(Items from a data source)
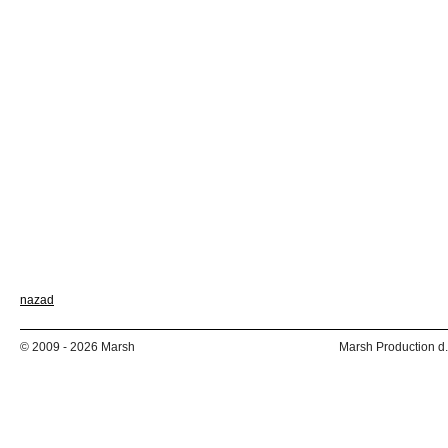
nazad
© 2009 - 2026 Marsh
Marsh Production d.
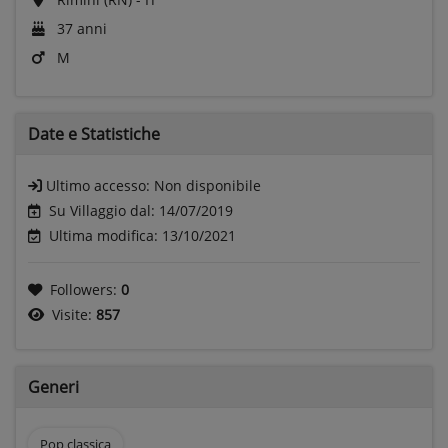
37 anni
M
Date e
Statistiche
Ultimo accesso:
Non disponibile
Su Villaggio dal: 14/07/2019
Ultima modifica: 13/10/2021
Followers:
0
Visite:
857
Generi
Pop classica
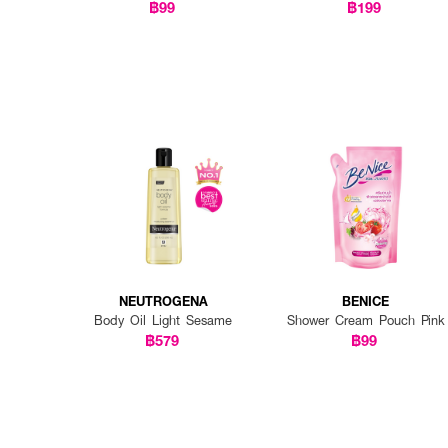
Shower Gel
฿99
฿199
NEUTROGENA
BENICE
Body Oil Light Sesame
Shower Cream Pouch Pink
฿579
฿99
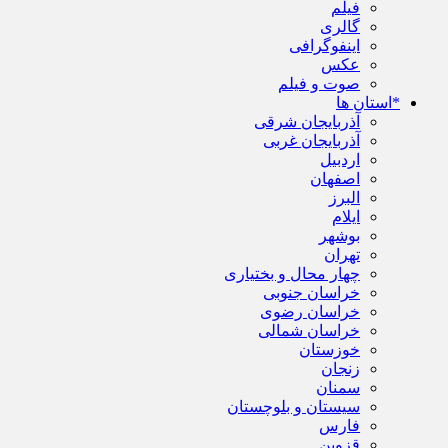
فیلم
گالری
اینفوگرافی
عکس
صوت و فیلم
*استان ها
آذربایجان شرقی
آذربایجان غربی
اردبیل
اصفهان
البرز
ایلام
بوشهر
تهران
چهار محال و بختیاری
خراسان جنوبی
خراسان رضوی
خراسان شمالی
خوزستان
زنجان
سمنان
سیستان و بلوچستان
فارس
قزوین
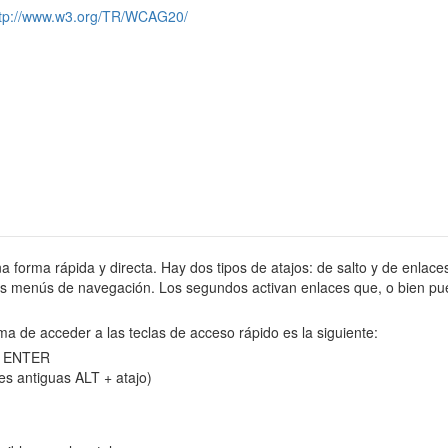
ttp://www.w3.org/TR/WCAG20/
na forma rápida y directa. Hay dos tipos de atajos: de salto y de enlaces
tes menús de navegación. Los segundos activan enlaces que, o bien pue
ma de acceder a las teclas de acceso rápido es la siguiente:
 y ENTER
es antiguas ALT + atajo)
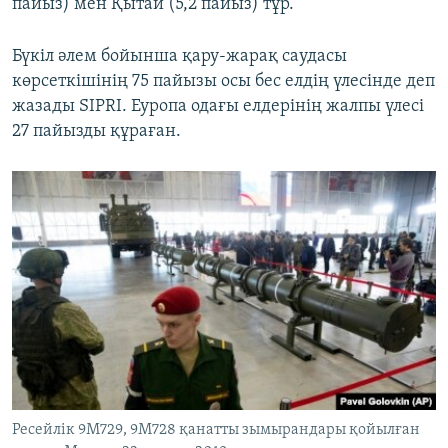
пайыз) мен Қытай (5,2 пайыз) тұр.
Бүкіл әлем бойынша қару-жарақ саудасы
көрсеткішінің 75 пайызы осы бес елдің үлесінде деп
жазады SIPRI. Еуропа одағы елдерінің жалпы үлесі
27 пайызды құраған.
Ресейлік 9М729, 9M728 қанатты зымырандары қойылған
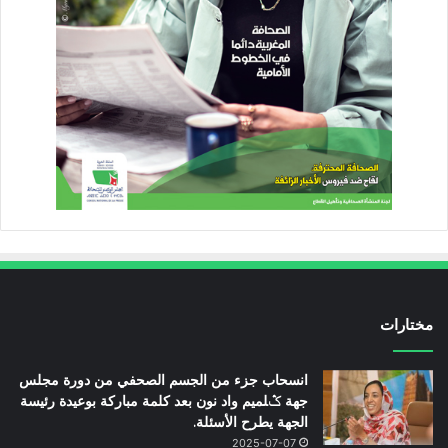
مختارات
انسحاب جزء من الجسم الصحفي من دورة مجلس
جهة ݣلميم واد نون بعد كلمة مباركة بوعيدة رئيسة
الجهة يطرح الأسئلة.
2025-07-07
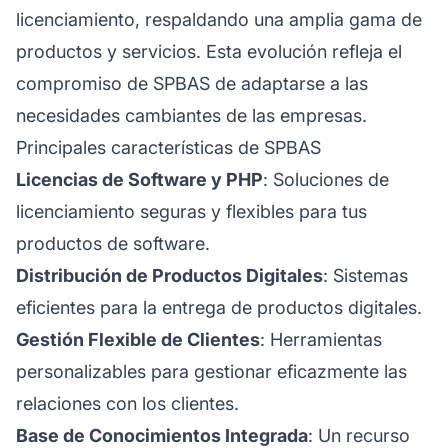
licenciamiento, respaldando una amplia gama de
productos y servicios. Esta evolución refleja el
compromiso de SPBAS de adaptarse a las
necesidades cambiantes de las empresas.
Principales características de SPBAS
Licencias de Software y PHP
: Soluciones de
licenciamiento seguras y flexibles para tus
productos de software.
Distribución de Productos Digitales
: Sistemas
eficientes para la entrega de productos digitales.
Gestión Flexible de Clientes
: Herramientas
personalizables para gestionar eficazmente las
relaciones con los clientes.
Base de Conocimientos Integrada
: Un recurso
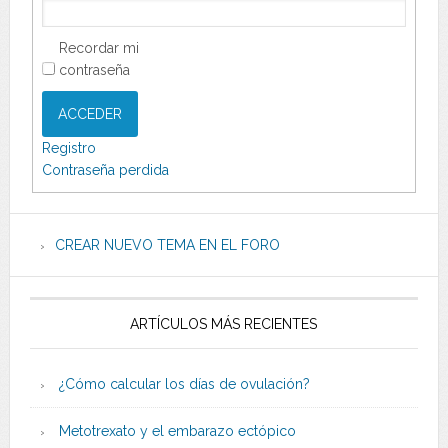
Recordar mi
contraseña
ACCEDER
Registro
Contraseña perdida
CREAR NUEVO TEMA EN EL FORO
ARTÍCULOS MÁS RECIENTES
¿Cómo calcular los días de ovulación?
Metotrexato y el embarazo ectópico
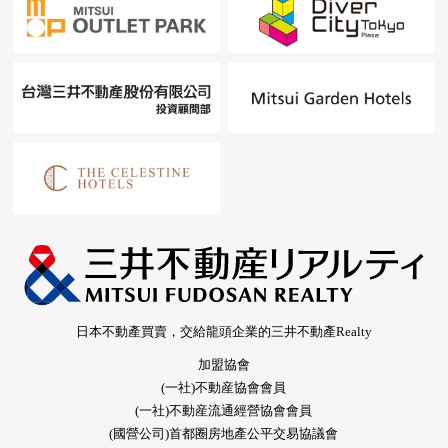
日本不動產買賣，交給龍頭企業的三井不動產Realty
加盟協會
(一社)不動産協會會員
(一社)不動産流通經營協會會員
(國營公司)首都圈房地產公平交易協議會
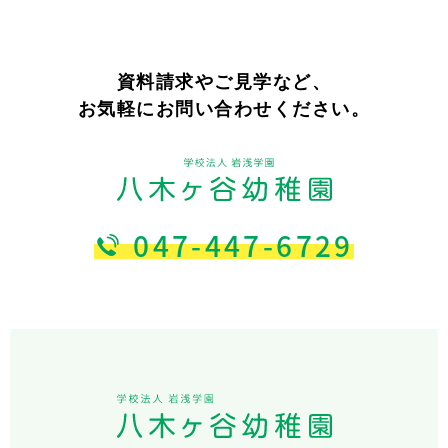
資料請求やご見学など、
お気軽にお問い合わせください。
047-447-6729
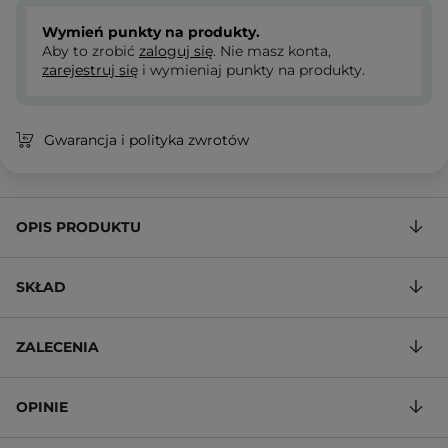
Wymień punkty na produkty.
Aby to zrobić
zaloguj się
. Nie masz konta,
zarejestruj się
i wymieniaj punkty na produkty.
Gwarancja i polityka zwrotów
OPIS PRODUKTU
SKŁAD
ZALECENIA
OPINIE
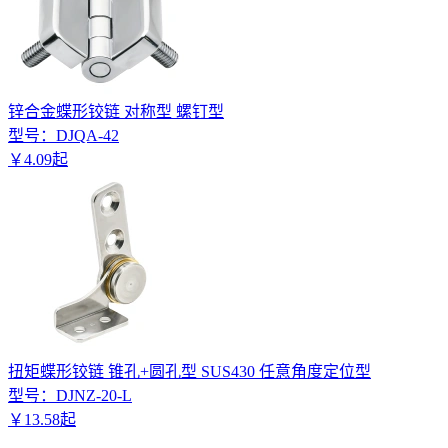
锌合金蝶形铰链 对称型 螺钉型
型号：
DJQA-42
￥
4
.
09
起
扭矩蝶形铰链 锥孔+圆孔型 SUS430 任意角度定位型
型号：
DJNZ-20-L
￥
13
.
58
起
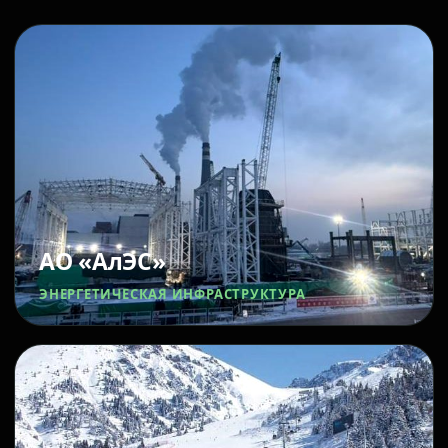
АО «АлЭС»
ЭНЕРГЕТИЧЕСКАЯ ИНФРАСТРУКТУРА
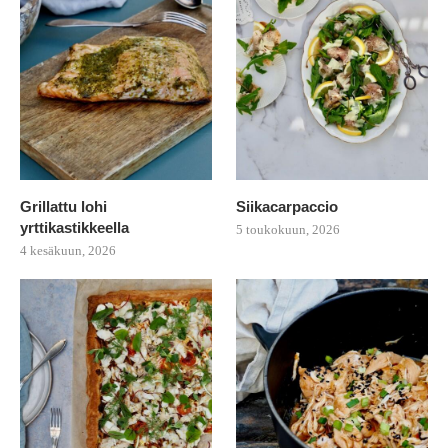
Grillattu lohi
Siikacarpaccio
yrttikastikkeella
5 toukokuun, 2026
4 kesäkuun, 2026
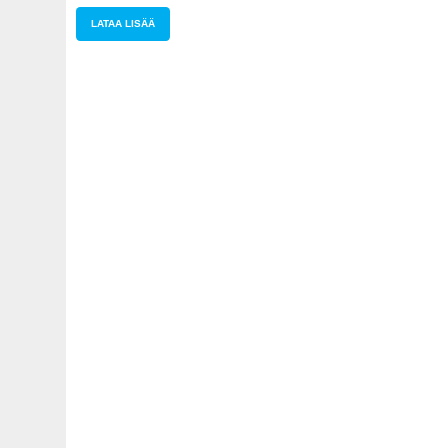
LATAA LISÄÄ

■ ASSIGNED TASK ■
Reproduce every line of text in the data above without changing a character, and leave the pictures out.

■ WRITTEN ANSWER ■
nazad
© 2009 - 2026 Marsh
Marsh Production d.
37 anni
M
Date e
Statistiche
Ultimo accesso:
Non disponibile
Su Villaggio dal: 14/07/2019
Ultima modifica: 13/10/2021
Followers:
0
Visite:
857
Generi
Pop classica
Shower Gel
฿99
฿199
NEUTROGENA
BENICE
Body Oil Light Sesame
Shower Cream Pouch Pink
฿579
฿99
فیلم
گالری
اینفوگرافی
عکس
صوت و فیلم
*استان ها
آذربایجان شرقی
آذربایجان غربی
اردبیل
اصفهان
البرز
ایلام
بوشهر
تهران
چهار محال و بختیاری
خراسان جنوبی
خراسان رضوی
خراسان شمالی
خوزستان
زنجان
سمنان
سیستان و بلوچستان
فارس
قزوین
ttp://www.w3.org/TR/WCAG20/
na forma rápida y directa. Hay dos tipos de atajos: de salto y de enlaces
tes menús de navegación. Los segundos activan enlaces que, o bien pue
ma de acceder a las teclas de acceso rápido es la siguiente:
 y ENTER
es antiguas ALT + atajo)
пайыз) мен Қытай (5,2 пайыз) тұр.
Бүкіл әлем бойынша қару-жарақ саудасы
көрсеткішінің 75 пайызы осы бес елдің үлесінде деп
жазады SIPRI. Еуропа одағы елдерінің жалпы үлесі
27 пайызды құраған.
Ресейлік 9М729, 9M728 қанатты зымырандары қойылған
مختارات
انسحاب جزء من الجسم الصحفي من دورة مجلس
جهة ݣلميم واد نون بعد كلمة مباركة بوعيدة رئيسة
الجهة يطرح الأسئلة.
2025-07-07
licenciamiento, respaldando una amplia gama de
productos y servicios. Esta evolución refleja el
compromiso de SPBAS de adaptarse a las
necesidades cambiantes de las empresas.
Principales características de SPBAS
Licencias de Software y PHP
: Soluciones de
licenciamiento seguras y flexibles para tus
productos de software.
Distribución de Productos Digitales
: Sistemas
eficientes para la entrega de productos digitales.
Gestión Flexible de Clientes
: Herramientas
personalizables para gestionar eficazmente las
relaciones con los clientes.
Base de Conocimientos Integrada
: Un recurso
Recordar mi
contraseña
ACCEDER
Registro
Contraseña perdida
CREAR NUEVO TEMA EN EL FORO
ARTÍCULOS MÁS RECIENTES
¿Cómo calcular los días de ovulación?
Metotrexato y el embarazo ectópico
日本不動產買賣，交給龍頭企業的三井不動產Realty
加盟協會
(一社)不動産協會會員
(一社)不動産流通經營協會會員
(國營公司)首都圈房地產公平交易協議會
資料請求やご見学など、
お気軽にお問い合わせください。
047-447-6729
Wymień punkty na produkty.
Aby to zrobić
zaloguj się
. Nie masz konta,
zarejestruj się
i wymieniaj punkty na produkty.
Gwarancja i polityka zwrotów
OPIS PRODUKTU
SKŁAD
ZALECENIA
OPINIE
锌合金蝶形铰链 对称型 螺钉型
型号：
DJQA-42
￥
4
.
09
起
扭矩蝶形铰链 锥孔+圆孔型 SUS430 任意角度定位型
型号：
DJNZ-20-L
￥
13
.
58
起
АО «АлЭС»
ЭНЕРГЕТИЧЕСКАЯ ИНФРАСТРУКТУРА
Grillattu lohi
Siikacarpaccio
yrttikastikkeella
5 toukokuun, 2026
4 kesäkuun, 2026
LATAA LISÄÄ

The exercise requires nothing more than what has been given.